Tom Izzo has heard the question a thousand different times since the 2008-09 college basketball season started.

“With the Final Four in Detroit, there’s been a lot of talk about the economy in Michigan,” a reporter would ask. “You know this state as well as anybody from recruiting all over the state. Will you talk about the pride you have in the state of Michigan, its people?”

Each time the MSU men’s basketball coach hears the question, his eyes quietly shift down or to one side or the other. He slowly lowers his head, shuffles his feet at the podium, then answers.

“This state is — I guess I embody the state, the state doesn’t embody me,” said Izzo, 54, who was born in Iron Mountain, Mich., and has lived in Michigan his entire life. “It’s a blue-collar state. (Detroit’s) a blue-collar city, if you ask me … I think that’s why I like recruiting in our state. There’s issues everywhere and there’s problems everywhere, but I think you get a tough kid out of this state — Detroit, Flint, Saginaw. You just get a tougher kid.”

In his 14 years as head coach, Izzo has coached approximately 80 players. About 48 of them have been Michiganians.

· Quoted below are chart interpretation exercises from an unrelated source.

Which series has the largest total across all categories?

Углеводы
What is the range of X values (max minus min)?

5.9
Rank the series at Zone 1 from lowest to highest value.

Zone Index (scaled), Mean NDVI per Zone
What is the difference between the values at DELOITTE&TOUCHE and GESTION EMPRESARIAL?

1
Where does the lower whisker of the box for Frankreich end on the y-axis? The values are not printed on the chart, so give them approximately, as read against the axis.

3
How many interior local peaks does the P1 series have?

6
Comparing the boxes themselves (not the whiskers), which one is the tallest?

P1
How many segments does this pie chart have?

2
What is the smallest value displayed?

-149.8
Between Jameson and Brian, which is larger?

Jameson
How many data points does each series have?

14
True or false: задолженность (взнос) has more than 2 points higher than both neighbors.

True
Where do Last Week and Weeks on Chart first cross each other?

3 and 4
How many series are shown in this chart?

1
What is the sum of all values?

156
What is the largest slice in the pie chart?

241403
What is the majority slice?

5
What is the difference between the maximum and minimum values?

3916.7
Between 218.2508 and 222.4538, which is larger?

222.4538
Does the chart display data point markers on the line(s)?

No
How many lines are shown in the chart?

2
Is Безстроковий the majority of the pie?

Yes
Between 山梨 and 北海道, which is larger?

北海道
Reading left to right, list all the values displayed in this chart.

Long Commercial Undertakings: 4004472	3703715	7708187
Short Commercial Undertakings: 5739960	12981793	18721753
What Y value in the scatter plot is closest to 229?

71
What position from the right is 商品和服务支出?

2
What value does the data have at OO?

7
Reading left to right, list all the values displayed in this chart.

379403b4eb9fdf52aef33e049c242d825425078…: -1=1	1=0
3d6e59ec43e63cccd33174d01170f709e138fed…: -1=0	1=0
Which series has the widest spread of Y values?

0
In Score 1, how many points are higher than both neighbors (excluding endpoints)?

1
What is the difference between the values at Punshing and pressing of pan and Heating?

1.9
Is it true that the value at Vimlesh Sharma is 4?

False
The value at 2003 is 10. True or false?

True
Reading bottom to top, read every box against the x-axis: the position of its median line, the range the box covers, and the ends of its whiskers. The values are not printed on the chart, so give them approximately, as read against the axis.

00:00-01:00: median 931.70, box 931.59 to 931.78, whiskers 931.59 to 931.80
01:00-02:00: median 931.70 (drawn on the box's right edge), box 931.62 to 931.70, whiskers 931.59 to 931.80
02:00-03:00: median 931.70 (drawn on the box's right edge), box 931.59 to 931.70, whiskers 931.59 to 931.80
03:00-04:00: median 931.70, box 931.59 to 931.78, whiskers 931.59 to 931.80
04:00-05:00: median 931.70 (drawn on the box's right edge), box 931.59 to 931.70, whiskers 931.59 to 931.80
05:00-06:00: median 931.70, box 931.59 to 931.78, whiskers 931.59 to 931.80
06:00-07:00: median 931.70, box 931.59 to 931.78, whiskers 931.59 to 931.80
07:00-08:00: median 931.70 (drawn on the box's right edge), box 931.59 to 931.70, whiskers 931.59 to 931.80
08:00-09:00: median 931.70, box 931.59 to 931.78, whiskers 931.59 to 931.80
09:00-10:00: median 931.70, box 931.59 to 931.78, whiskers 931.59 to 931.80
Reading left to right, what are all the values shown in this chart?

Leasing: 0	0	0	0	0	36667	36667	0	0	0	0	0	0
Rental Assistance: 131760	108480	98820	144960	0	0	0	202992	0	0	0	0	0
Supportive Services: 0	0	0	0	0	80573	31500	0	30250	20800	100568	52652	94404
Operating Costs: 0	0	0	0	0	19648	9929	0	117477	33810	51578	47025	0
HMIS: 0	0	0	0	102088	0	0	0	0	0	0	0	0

Eight lived or went to high school in Detroit, while 11 have been from Flint.

On the 2008-09 roster, nine of MSU’s 16 players went to high school in Michigan.

Two of them, sophomore guard Kalin Lucas and junior forward Jon Crandell, grew up near Detroit.

Another, sophomore guard Durrell Summers, grew up in the heart of Detroit. Summers’ first high school, St. Martin DePorres High School, closed after his sophomore year. Both of his parents, Duryea and La’Andrea, have been two of the thousands of Detroiters laid off.

And that’s why it’s so important for Detroit that the Spartans will be in the Final Four this year.

It isn’t because they can help debunk the stereotypes, even though they’ll try.

It isn’t only because MSU fans will travel to Detroit and spend money at bars, because tens of thousands of fans would have been here anyway.

It’s because of what they stand for.

MSU isn’t a prima donna school, and the Spartans aren’t a prima donna basketball team.

They defend. They rebound. They play with emotion and toughness. They’re blue collar.

It’s not just that they succeed that impresses Detroiters.

It’s how they succeed.

“Oh my God, that’s what I love about Tom Izzo,” Chatman said with his eyes raised and a smile. “If they get outrebounded, he makes them put on football pads at practice! A lot of his teams like to play physical, and if you don’t like to play like that then it’s tough to do good, and State knows that and they love it. I just love their style.”